INSTRUCTIONS FOR THE TASK →
Filter the records for "Hennigin" and keep each line that has it.

──────────────────────────────

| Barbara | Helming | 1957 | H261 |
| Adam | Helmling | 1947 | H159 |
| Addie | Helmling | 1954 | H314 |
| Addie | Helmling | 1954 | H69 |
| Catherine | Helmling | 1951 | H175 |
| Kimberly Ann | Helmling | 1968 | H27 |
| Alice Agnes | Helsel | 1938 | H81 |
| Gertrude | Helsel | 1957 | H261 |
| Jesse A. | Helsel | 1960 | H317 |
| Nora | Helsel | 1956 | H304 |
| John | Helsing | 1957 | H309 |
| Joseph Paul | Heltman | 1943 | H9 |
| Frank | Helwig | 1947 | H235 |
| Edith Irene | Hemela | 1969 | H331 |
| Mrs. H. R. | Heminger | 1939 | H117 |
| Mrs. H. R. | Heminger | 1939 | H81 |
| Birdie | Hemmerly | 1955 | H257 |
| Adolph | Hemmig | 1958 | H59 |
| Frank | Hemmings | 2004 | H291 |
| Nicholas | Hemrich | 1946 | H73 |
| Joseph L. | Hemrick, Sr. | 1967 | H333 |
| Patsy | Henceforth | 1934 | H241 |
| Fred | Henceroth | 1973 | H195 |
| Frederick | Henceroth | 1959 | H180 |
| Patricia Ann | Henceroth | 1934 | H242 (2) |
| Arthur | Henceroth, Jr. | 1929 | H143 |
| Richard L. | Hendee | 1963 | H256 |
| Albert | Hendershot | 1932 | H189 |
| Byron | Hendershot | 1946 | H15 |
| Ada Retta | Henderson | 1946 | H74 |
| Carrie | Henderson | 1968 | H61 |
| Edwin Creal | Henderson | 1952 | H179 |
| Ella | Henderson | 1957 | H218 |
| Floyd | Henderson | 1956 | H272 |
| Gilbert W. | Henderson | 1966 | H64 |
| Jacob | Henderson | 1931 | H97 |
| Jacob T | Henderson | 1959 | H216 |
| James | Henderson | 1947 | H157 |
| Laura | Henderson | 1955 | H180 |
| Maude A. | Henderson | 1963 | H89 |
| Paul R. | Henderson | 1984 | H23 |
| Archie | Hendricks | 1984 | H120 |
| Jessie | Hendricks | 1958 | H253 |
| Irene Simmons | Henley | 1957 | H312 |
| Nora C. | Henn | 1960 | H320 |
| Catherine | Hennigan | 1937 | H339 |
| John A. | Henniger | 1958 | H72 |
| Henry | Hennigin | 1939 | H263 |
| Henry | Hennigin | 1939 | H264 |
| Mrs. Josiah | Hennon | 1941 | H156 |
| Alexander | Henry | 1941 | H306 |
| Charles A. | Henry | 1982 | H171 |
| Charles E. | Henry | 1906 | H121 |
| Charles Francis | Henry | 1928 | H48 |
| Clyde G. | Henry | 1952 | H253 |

──────────────────────────────

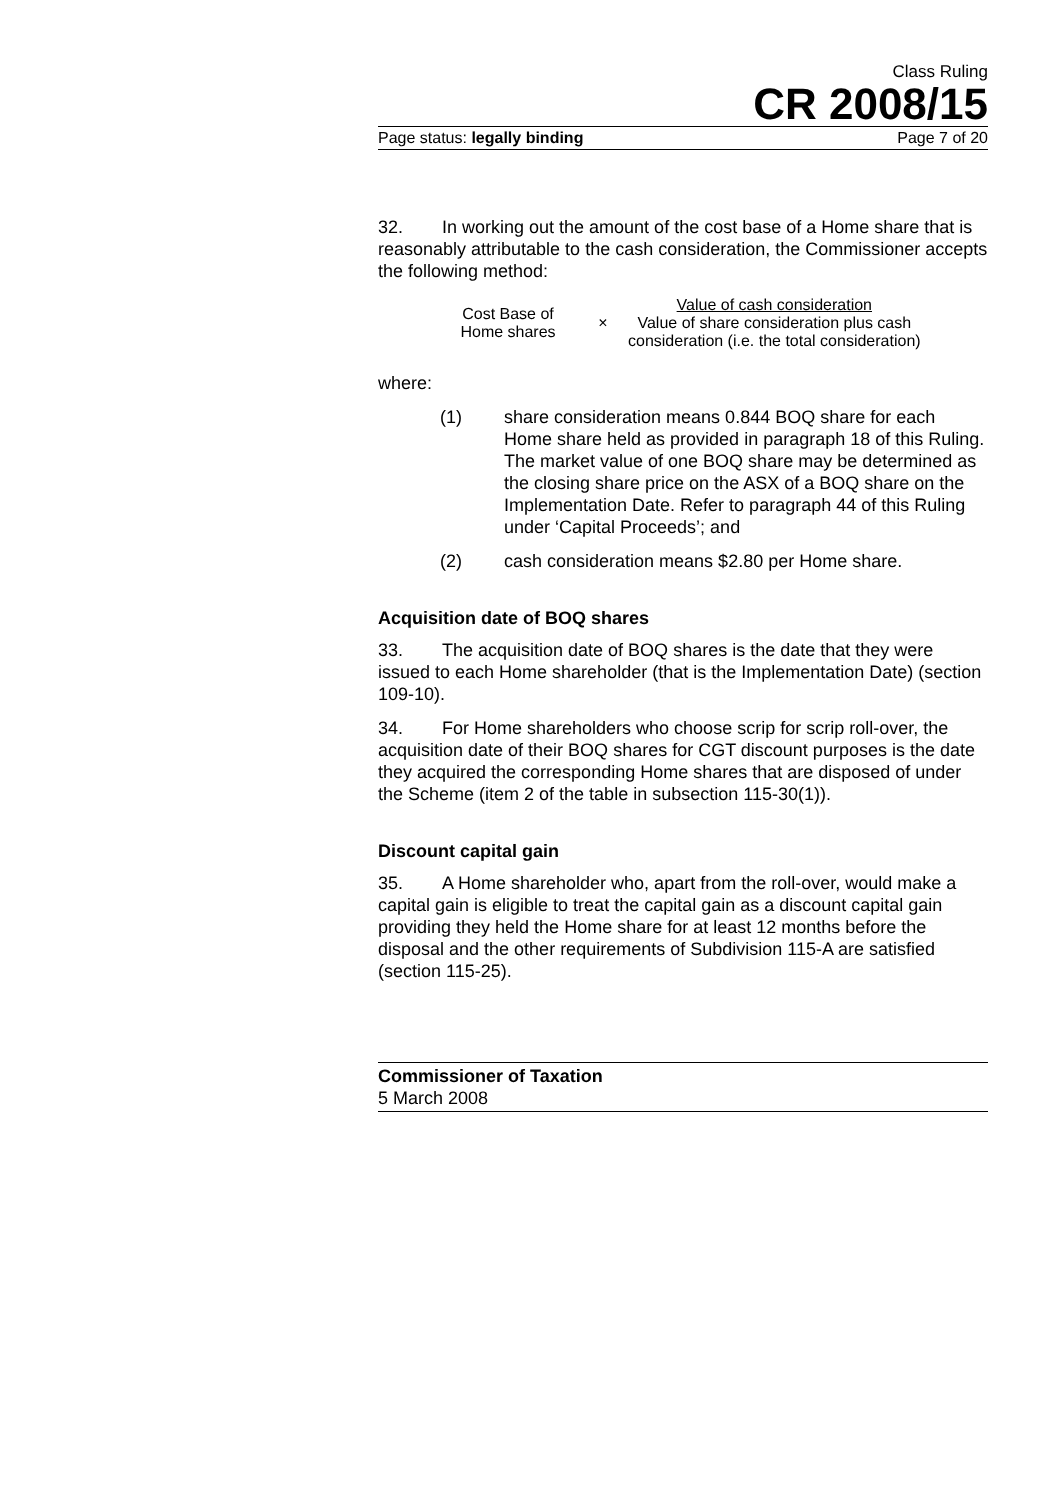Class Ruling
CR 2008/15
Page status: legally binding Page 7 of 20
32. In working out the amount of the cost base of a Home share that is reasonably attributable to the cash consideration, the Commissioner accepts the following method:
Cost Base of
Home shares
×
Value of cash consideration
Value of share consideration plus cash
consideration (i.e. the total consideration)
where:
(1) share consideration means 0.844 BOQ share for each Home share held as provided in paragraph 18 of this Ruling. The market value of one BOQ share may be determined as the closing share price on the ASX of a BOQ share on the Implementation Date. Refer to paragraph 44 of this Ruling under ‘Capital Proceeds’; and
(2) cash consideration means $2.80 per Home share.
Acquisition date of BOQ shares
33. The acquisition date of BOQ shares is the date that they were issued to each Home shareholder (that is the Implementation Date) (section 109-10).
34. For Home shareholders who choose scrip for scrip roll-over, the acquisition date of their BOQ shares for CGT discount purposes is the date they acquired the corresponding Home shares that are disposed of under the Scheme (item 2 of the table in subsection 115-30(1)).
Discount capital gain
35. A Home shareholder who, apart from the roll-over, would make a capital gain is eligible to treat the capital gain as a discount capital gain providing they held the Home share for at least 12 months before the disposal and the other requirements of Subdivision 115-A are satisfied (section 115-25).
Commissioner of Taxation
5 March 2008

──────────────────────────────

THE COMPLETED TASK →
| Henry | Hennigin | 1939 | H263 |
| Henry | Hennigin | 1939 | H264 |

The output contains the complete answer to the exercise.